Using the name of God to push a political agenda is by no means new — and by no means acceptable to most people. Yet some fairly callous and desperate officials within the United Food and Commercial Workers union have increasingly been using cheap allusions to God to hock their wares.

This weekend it was their ongoing anti-corporate campaign against the Smithfield meat company, when activists donned t-shirts reading “We pray for healing and justice at Smithfield, oh God.” How disingenuous. UFCW is trying to organize a giant plant for Smithfield — which has said it welcomes a union election at any time. UFCW strategists know they won’t win. Perhaps they can’t win because they’ve already offended the religious sensibilities of their would-be members.

This “faith and justice” showing, while distasteful, doesn’t even reach the level of UFCW’s sacrilegious pre-Christmas ad campaign attacking Wal-Mart by asking “Where Would Jesus Shop?” I guess these are the kinds of campaigns you get from well-paid political hacks hired to run a no-holds-barred PR campaign.

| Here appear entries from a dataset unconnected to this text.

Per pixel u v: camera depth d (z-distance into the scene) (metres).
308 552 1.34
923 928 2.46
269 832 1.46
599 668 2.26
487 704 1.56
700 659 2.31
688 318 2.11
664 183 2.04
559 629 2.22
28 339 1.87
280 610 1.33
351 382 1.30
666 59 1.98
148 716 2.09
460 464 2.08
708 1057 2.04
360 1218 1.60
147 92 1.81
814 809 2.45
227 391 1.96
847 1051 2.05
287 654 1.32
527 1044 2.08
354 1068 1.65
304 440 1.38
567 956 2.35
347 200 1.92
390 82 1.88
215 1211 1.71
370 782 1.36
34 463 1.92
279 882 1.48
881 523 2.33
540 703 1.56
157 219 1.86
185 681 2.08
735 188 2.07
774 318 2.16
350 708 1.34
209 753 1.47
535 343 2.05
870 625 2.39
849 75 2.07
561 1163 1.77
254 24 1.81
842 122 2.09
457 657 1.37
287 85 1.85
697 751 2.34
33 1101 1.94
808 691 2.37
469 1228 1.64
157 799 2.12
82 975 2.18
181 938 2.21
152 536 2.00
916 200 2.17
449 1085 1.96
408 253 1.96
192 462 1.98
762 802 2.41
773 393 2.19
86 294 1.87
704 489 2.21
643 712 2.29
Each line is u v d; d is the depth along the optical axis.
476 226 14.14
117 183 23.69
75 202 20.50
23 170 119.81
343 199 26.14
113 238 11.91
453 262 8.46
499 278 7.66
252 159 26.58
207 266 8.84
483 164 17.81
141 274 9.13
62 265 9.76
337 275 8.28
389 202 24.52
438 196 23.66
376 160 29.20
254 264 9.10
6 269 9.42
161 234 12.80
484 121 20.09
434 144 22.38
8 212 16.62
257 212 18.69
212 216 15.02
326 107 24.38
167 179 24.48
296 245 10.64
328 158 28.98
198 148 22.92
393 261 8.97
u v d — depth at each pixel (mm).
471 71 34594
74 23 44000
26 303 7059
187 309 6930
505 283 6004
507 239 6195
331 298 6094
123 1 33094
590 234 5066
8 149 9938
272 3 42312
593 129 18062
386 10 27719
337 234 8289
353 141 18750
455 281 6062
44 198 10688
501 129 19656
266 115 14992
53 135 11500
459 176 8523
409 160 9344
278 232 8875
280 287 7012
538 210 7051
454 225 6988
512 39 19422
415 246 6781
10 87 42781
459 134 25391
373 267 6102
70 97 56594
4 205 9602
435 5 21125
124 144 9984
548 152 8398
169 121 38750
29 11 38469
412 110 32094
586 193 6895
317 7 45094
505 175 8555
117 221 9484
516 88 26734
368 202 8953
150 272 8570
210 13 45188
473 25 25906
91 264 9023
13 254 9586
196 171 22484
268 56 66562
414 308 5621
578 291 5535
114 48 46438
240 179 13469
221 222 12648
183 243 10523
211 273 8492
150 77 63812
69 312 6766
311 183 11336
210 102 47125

I came across some thoughts from the Dustbury.com blog on the UFCW’s “WWJS?” campaign worth sharing: “I admit to being a bit perplexed by this ‘Where would Jesus shop?’ premise. I think we can safely conclude that JC opposed commerce in the Temple, but beyond that, it’s hard to be sure.” Later: “I rather strongly suspect that if the United Food and Commercial Workers had negotiated a contract with Bentonville that gave Wal-Mart Associates exactly what they’re getting now, we wouldn’t be seeing any of this.”